--- Start STORED ROWS ---
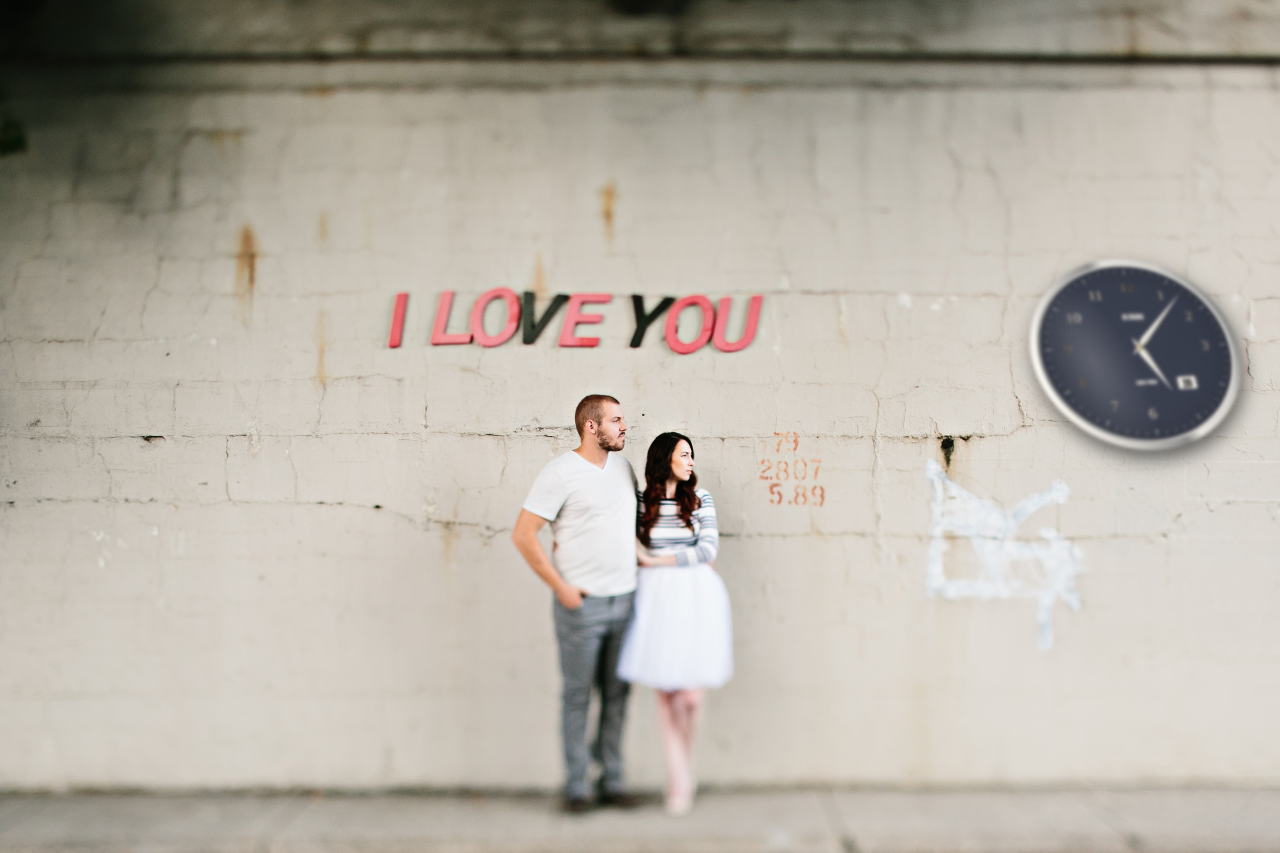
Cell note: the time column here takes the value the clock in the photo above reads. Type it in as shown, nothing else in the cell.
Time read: 5:07
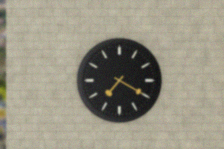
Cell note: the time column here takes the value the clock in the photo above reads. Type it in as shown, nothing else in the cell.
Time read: 7:20
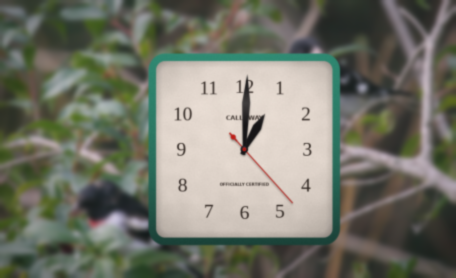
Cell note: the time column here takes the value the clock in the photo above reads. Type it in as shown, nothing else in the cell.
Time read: 1:00:23
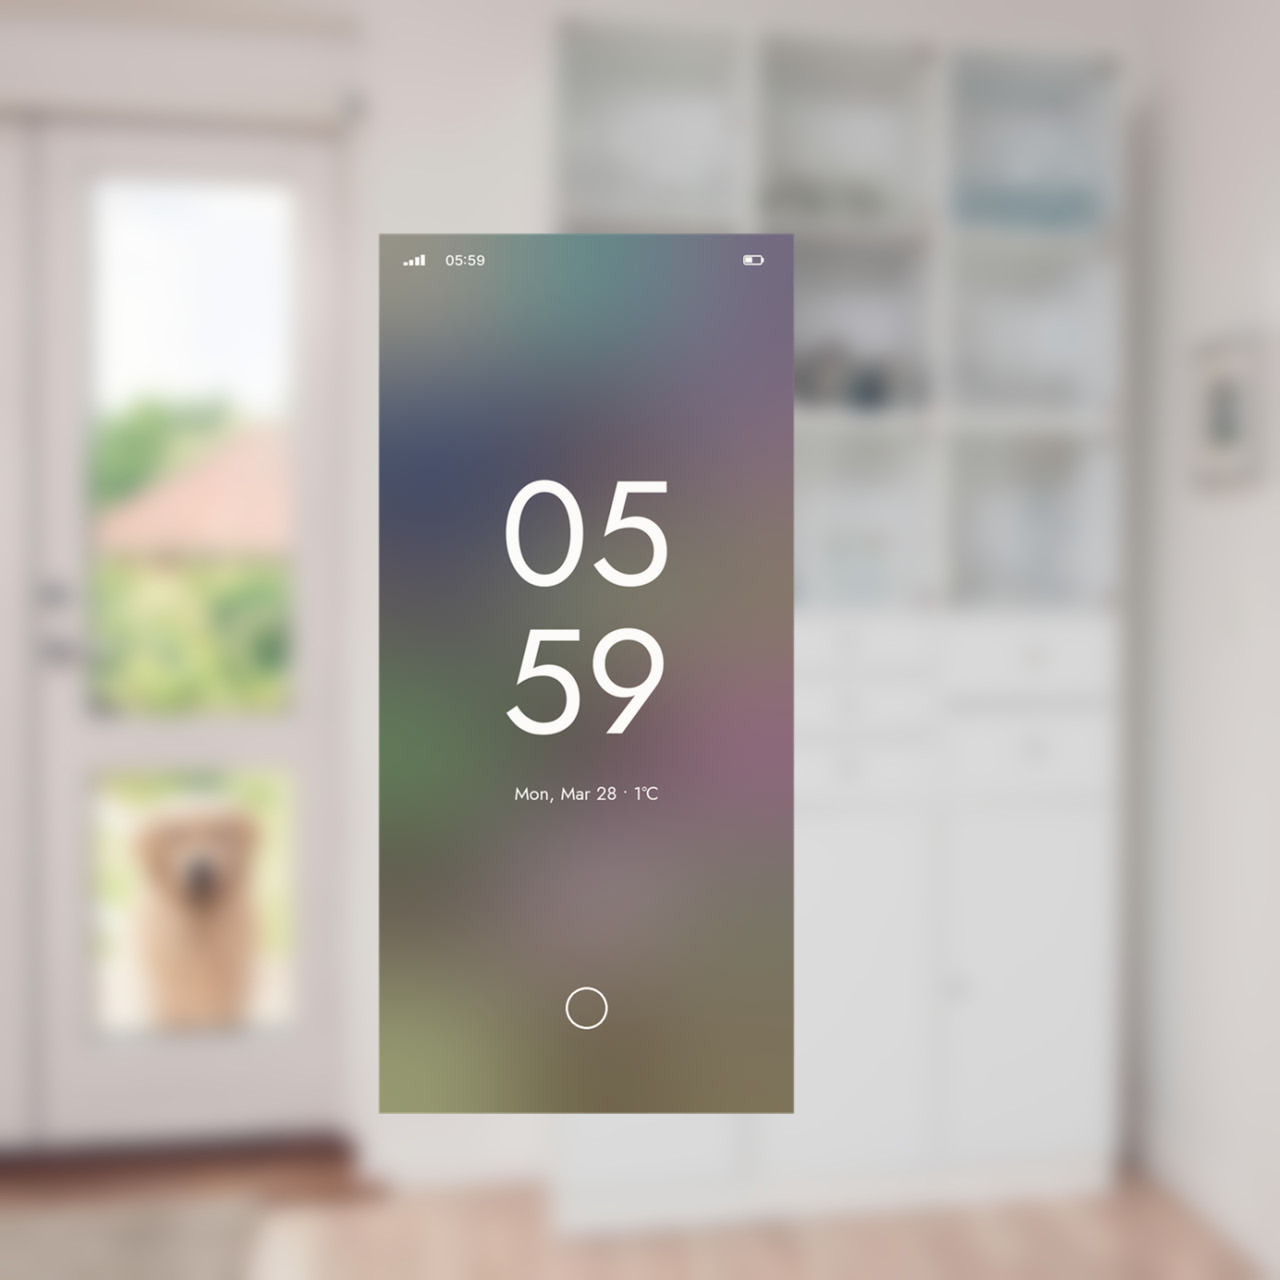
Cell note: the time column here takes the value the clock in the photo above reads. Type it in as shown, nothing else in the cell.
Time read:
--- End STORED ROWS ---
• _GIVEN REQUEST_:
Write out every line of the entries above word for word, leaving out the pictures.

• _THE ANSWER_:
Cell note: the time column here takes the value the clock in the photo above reads. Type it in as shown, nothing else in the cell.
Time read: 5:07
Cell note: the time column here takes the value the clock in the photo above reads. Type it in as shown, nothing else in the cell.
Time read: 7:20
Cell note: the time column here takes the value the clock in the photo above reads. Type it in as shown, nothing else in the cell.
Time read: 1:00:23
Cell note: the time column here takes the value the clock in the photo above reads. Type it in as shown, nothing else in the cell.
Time read:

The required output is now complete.